> **WORK REQUIRED**: The records that follow are to be given again exactly, with their pictures omitted.
——
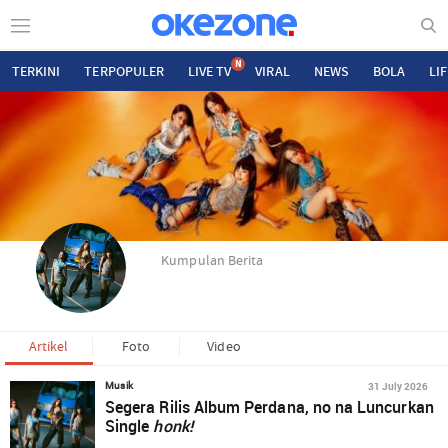
N
TERKINI
TERPOPULER
LIVE TV
VIRAL
NEWS
BOLA
LI
Kumpulan Berita
Artikel
Foto
Video
31 July 2026
Musik
Segera Rilis Album Perdana, no na Luncurkan
Single
honk!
——
> **EXERCISE RESULT**:
N
TERKINI
TERPOPULER
LIVE TV
VIRAL
NEWS
BOLA
LI
Kumpulan Berita
Artikel
Foto
Video
31 July 2026
Musik
Segera Rilis Album Perdana, no na Luncurkan
Single
honk!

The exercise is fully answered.